Ateliers de travail thématiques

L’après-midi a été consacré au travail en groupe autour de deux thématiques.

« Quelle stratégie pour installer la culture comme droit humain ? »

Les participants ont d’abord discuté de la question de l’éducation à la culture et à la création. Ils ont fait le constat que l’initiation aux arts et à la culture est quasiment absente des cursus scolaires, les beaux-arts ne sont pas enseignés à l’école. Ils ont également déploré le fait que le Ministère de la Culture et des Beaux-Arts est devenu seulement le Ministère de la Culture, la notion de beaux-arts a tout simplement été abandonnée. Bien qu’il existe certaines dynamiques artistiques et culturelles, les politiques ne donnent pas les moyens suffisants pour favoriser l’accès à la culture et à l’art. Les maisons de jeunes, les conservatoires, etc. sont gérés de façon très administrative.
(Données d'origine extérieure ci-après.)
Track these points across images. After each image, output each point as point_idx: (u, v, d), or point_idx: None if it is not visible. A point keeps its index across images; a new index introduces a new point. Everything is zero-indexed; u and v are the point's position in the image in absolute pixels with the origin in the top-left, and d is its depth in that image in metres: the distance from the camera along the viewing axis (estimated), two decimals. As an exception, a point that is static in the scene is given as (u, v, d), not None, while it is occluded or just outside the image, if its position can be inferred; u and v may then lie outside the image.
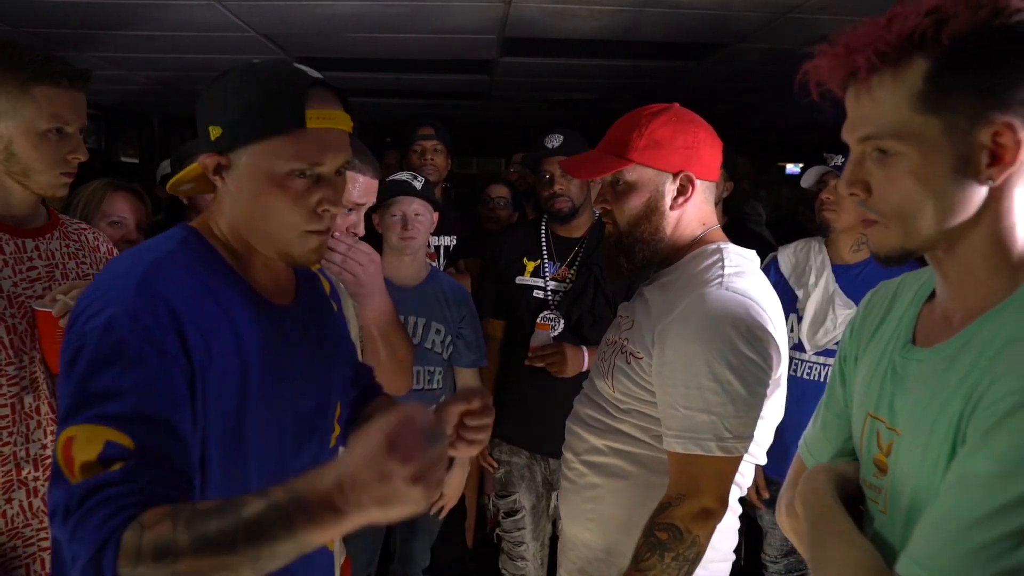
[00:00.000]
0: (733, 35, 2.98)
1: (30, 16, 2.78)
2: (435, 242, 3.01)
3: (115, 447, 0.87)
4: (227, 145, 1.02)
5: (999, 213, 0.81)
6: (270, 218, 1.04)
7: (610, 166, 1.44)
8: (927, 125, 0.79)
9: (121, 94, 4.84)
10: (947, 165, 0.79)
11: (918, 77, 0.79)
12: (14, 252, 1.51)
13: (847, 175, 0.87)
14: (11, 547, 1.47)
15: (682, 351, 1.32)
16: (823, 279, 2.30)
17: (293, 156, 1.01)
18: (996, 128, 0.77)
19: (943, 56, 0.77)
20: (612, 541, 1.45)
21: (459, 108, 5.49)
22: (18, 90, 1.44)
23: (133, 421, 0.89)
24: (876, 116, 0.82)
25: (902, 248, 0.85)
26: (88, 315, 0.95)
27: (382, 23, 2.87)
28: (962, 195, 0.80)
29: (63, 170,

Fort de ces constats, le groupe a formulé les propositions suivantes : 

  • Ne pas attendre une décision politique mais la provoquer en faisant notamment un travail de plaidoyer basé sur des propositions d’alternatives, et développer un partenariat public/privé ; 
  • Réaliser des interventions dans les écoles, dans les institutions culturelles, etc. ; 
  • Mettre en place les Etats généraux de la culture (en présence d’acteurs étatiques, de la société civile et culturels), capitaliser sur les différentes initiatives existantes et les développer vers un service public de la culture ; 
  • Responsabiliser les acteurs économiques en tant que relais d’influence et de financement pour développer la culture à l’école ; 
  • Réfléchir pour rendre effectif le Pacte national pour la culture ; 
  • Donner la priorité aux acteurs culturels pour la gestion des structures culturelles et artistiques ; 
  • Revoir le cadre juridique et institutionnel de gestion de la culture au niveau national.
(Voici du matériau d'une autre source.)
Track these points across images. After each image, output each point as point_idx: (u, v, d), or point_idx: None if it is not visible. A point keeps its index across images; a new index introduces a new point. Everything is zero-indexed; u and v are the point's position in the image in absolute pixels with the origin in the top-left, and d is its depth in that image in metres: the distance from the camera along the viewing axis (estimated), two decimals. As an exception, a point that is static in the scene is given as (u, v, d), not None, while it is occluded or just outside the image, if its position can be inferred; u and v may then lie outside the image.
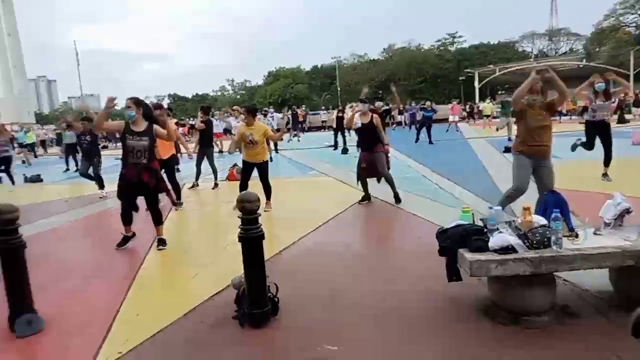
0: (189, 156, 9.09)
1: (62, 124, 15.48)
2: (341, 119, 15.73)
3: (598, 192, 5.98)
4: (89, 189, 9.46)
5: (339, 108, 19.45)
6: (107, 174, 9.25)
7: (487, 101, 29.65)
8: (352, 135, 17.57)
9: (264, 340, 2.94)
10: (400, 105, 16.03)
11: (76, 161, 13.27)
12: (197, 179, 9.37)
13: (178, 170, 8.99)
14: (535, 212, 3.18)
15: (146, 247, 5.11)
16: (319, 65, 64.22)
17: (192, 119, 31.35)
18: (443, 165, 10.20)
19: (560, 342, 2.67)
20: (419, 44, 58.76)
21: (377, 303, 3.36)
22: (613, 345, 2.56)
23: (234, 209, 6.69)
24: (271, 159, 9.37)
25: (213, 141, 10.28)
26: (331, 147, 16.41)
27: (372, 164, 6.72)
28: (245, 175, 6.74)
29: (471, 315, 3.06)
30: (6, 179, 11.55)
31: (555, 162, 4.79)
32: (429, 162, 10.94)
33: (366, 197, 6.87)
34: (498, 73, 39.17)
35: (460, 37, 57.96)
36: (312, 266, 4.31)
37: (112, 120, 5.85)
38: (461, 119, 27.39)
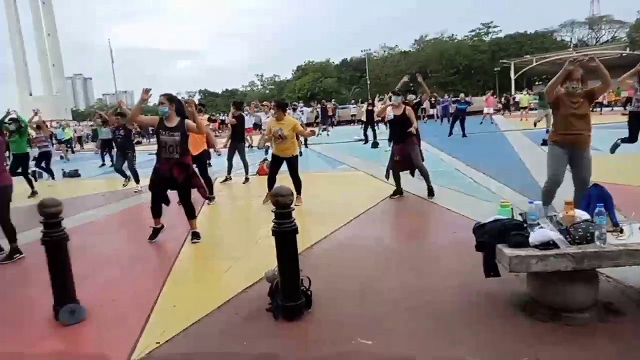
0: (217, 152, 9.22)
1: (98, 120, 15.90)
2: (371, 112, 15.51)
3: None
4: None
5: (368, 101, 19.15)
6: (141, 168, 9.49)
7: (523, 92, 28.84)
8: (381, 129, 17.48)
9: (298, 334, 2.95)
10: (429, 95, 15.67)
11: (111, 157, 13.65)
12: (229, 172, 9.50)
13: (210, 165, 9.14)
14: (577, 207, 3.06)
15: (181, 240, 5.22)
16: (348, 58, 63.94)
17: (223, 115, 31.73)
18: (478, 158, 9.95)
19: (601, 340, 2.57)
20: (452, 35, 57.70)
21: (410, 297, 3.32)
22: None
23: (263, 202, 6.83)
24: (301, 154, 9.38)
25: (244, 136, 10.40)
26: (361, 141, 16.24)
27: (406, 156, 6.61)
28: (273, 168, 6.77)
29: (508, 311, 2.98)
30: (46, 174, 11.96)
31: (595, 154, 4.59)
32: (462, 155, 10.68)
33: (398, 191, 6.77)
34: (535, 63, 38.03)
35: (495, 27, 56.52)
36: (343, 260, 4.31)
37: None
38: (496, 111, 26.69)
« Culture et forum social, quelle mobilisation africaine pour Dakar ? »

Le groupe a affirmé son souhaite de réaliser une mobilisation commune à Dakar au sein d’un espace où la culture sera posée en termes de droit humain et pas simplement en tant qu’animation culturelle. Plusieurs propositions ont été formulées dans ce sens :

  • Rassembler les acteurs culturels et de la société civile pour mener des actions communes dans le domaine culturel et artistique ; 
  • Créer une synergie entre les acteurs d’Afrique et d’Amérique latine ; 
  • Mettre en place un espace informatif avec de la documentation sur les expériences culturelles, les outils existants, etc. 
  • Élaborer à Dakar un plan d’action pour les deux années à venir en matière de politiques culturelles.

Suite à cette rencontre, une mailing-liste a été créée pour travailler plus concrètement sur la programmation et les aspects pratiques de la mobilisation qui aura lieu à Dakar. L’idée a été évoquée de mettre en place une « caravane » pour se rendre au forum.
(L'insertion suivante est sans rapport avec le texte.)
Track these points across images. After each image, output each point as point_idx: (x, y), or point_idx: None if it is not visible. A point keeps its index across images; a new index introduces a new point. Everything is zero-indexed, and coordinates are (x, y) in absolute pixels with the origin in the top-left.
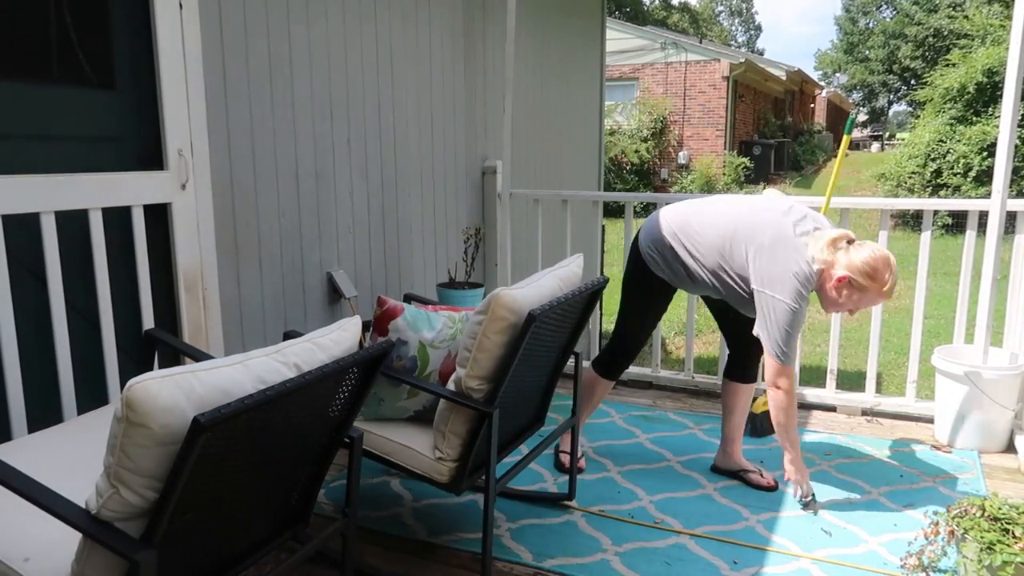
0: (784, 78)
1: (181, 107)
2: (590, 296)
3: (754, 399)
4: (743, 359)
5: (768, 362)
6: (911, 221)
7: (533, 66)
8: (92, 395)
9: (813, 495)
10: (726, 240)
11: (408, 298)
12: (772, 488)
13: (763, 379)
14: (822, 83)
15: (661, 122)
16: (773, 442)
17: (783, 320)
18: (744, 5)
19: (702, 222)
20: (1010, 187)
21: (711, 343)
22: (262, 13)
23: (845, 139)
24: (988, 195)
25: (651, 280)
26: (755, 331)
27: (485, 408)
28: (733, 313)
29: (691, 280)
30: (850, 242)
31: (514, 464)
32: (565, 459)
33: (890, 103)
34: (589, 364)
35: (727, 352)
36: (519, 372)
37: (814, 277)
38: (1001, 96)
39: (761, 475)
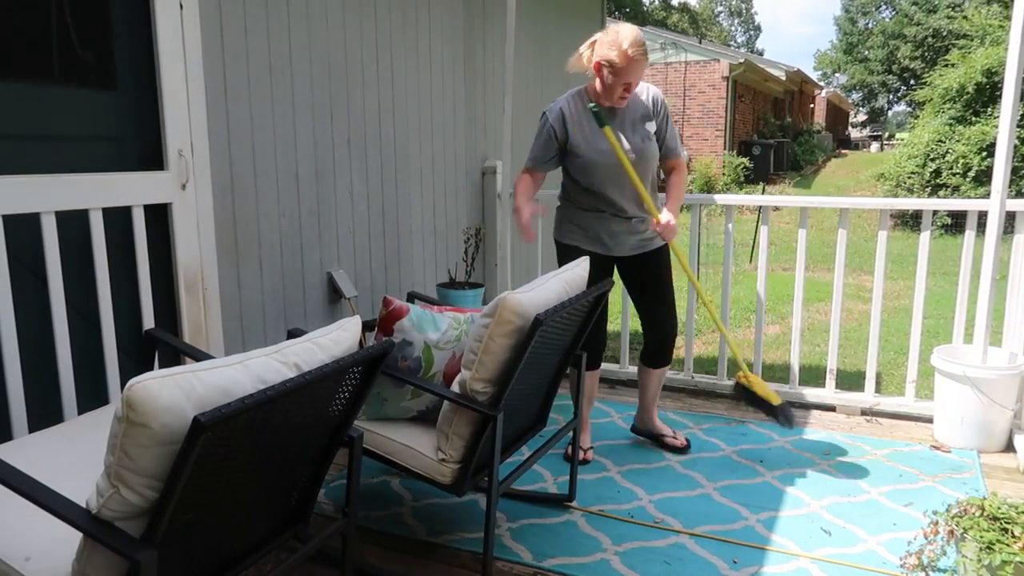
0: (784, 78)
1: (181, 107)
2: (595, 299)
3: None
4: (654, 345)
5: None
6: (910, 221)
7: (533, 66)
8: (92, 395)
9: None
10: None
11: (412, 297)
12: (685, 447)
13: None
14: (821, 83)
15: None
16: (774, 440)
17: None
18: (744, 5)
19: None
20: (1009, 187)
21: (711, 343)
22: (262, 13)
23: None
24: (987, 195)
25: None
26: None
27: (489, 411)
28: (650, 294)
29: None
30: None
31: (517, 466)
32: (672, 441)
33: (889, 103)
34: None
35: (644, 339)
36: (523, 375)
37: (582, 93)
38: (1000, 96)
39: (675, 437)
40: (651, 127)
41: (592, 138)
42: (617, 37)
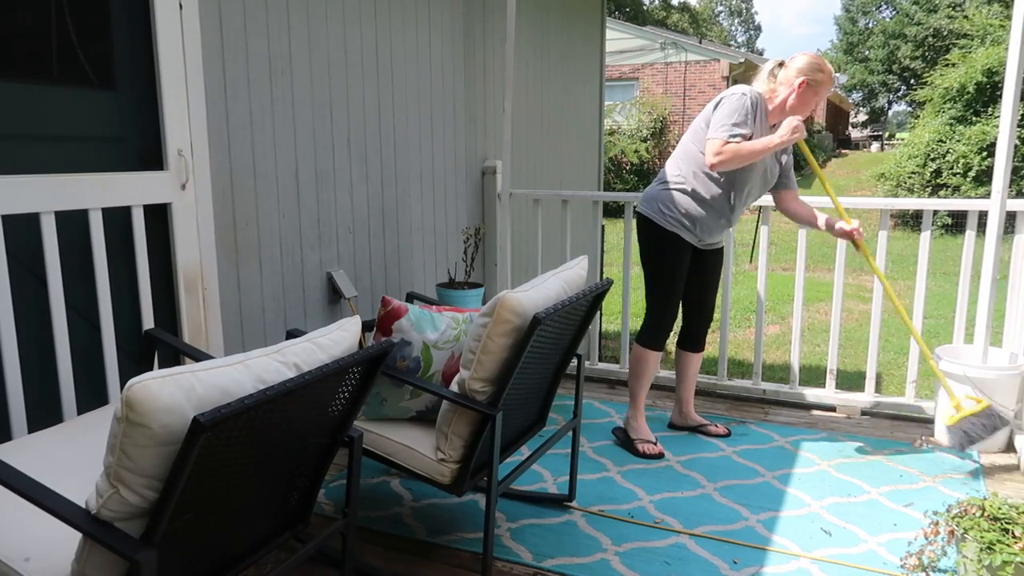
0: None
1: (181, 107)
2: (594, 299)
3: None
4: (697, 331)
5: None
6: (911, 221)
7: (533, 66)
8: (92, 395)
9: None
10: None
11: (411, 297)
12: (726, 434)
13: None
14: None
15: (661, 122)
16: (774, 440)
17: (727, 110)
18: (744, 5)
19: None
20: (1010, 187)
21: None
22: (262, 13)
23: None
24: (988, 195)
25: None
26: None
27: (488, 410)
28: (697, 284)
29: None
30: (780, 65)
31: (516, 465)
32: (712, 428)
33: (890, 103)
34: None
35: (683, 324)
36: (522, 374)
37: (758, 100)
38: (1001, 96)
39: (716, 426)
40: (783, 158)
41: (762, 134)
42: (822, 63)
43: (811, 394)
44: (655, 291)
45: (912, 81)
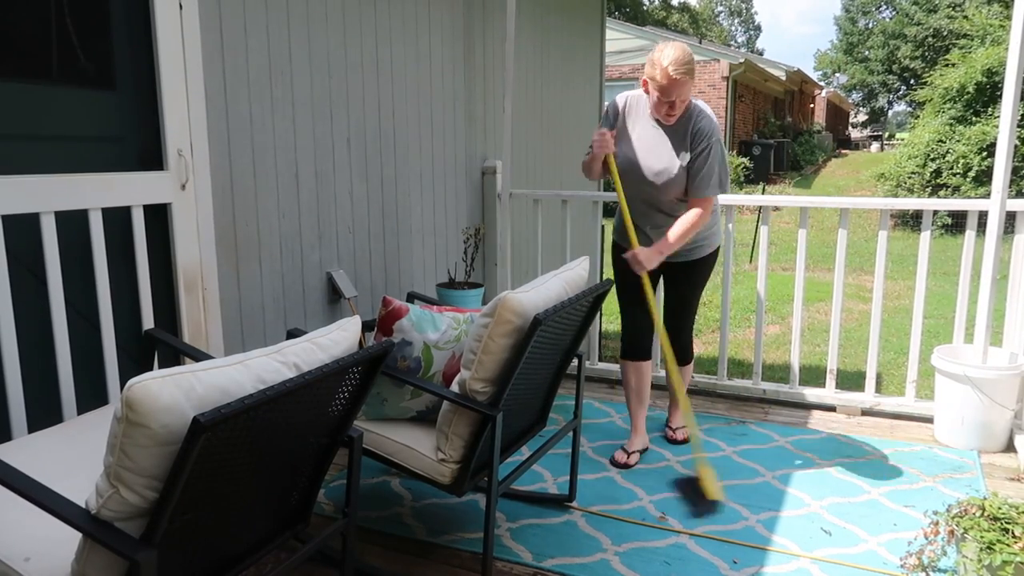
0: (784, 78)
1: (181, 107)
2: (594, 299)
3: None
4: (677, 345)
5: None
6: (911, 221)
7: (533, 66)
8: (92, 395)
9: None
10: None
11: (412, 297)
12: (683, 441)
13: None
14: (822, 83)
15: None
16: (774, 440)
17: None
18: (744, 5)
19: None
20: (1010, 187)
21: (711, 343)
22: (262, 13)
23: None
24: (988, 195)
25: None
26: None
27: (489, 411)
28: (676, 296)
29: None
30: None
31: (516, 466)
32: (670, 433)
33: (890, 103)
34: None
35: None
36: (523, 374)
37: (626, 100)
38: (1001, 96)
39: (673, 431)
40: (683, 158)
41: (626, 140)
42: (660, 55)
43: (811, 394)
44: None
45: (912, 81)
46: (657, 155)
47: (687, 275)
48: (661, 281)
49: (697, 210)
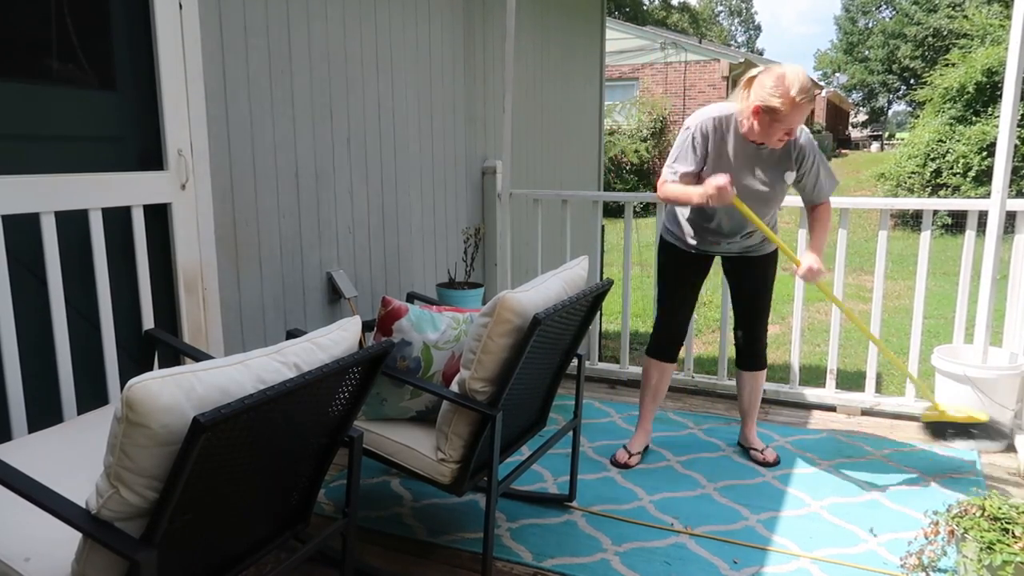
0: None
1: (181, 107)
2: (594, 299)
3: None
4: (741, 346)
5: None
6: (911, 221)
7: (533, 66)
8: (92, 395)
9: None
10: None
11: (411, 297)
12: (773, 463)
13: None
14: (822, 83)
15: (661, 122)
16: (774, 441)
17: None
18: (744, 5)
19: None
20: (1010, 187)
21: (711, 343)
22: (262, 13)
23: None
24: (988, 195)
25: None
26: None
27: (489, 410)
28: (735, 296)
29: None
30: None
31: (516, 465)
32: (759, 456)
33: (890, 103)
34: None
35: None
36: (523, 374)
37: (708, 130)
38: (1001, 96)
39: (763, 453)
40: (789, 177)
41: (720, 163)
42: (784, 82)
43: (811, 394)
44: (657, 295)
45: (912, 81)
46: (759, 176)
47: (763, 269)
48: (725, 284)
49: (830, 210)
Les droits culturels : des droits fondamentaux

A la fin du Forum les participants ont lancé un appel pour que les droits culturels soient reconnus comme un droit fondamental. Ils ont également appelé à : 

  • La tenue d’assises nationales pour la culture au Maroc et dans d’autres pays ; 
  • La prise en compte du droit dans la mouvance des forums sociaux ; 
  • La concertation des acteurs culturels, des artistes, de la société civile pour développer ces travaux ; 
  • L’adhésion à l’action mondiale qui travaille dans le même sens pour une culture démocratique qui respecte les droits ; 
  • Le soutien aux actions des Abattoirs pour la sauvegarde du patrimoine et de l’architecture marocaine, mais aussi en tant que lieu d’expression artistique et de défense des droits culturels.

La journée s’est clôturée par la projection en avant première, du film amazigh « Tichka », en présence du réalisateur Rami Fijjaj.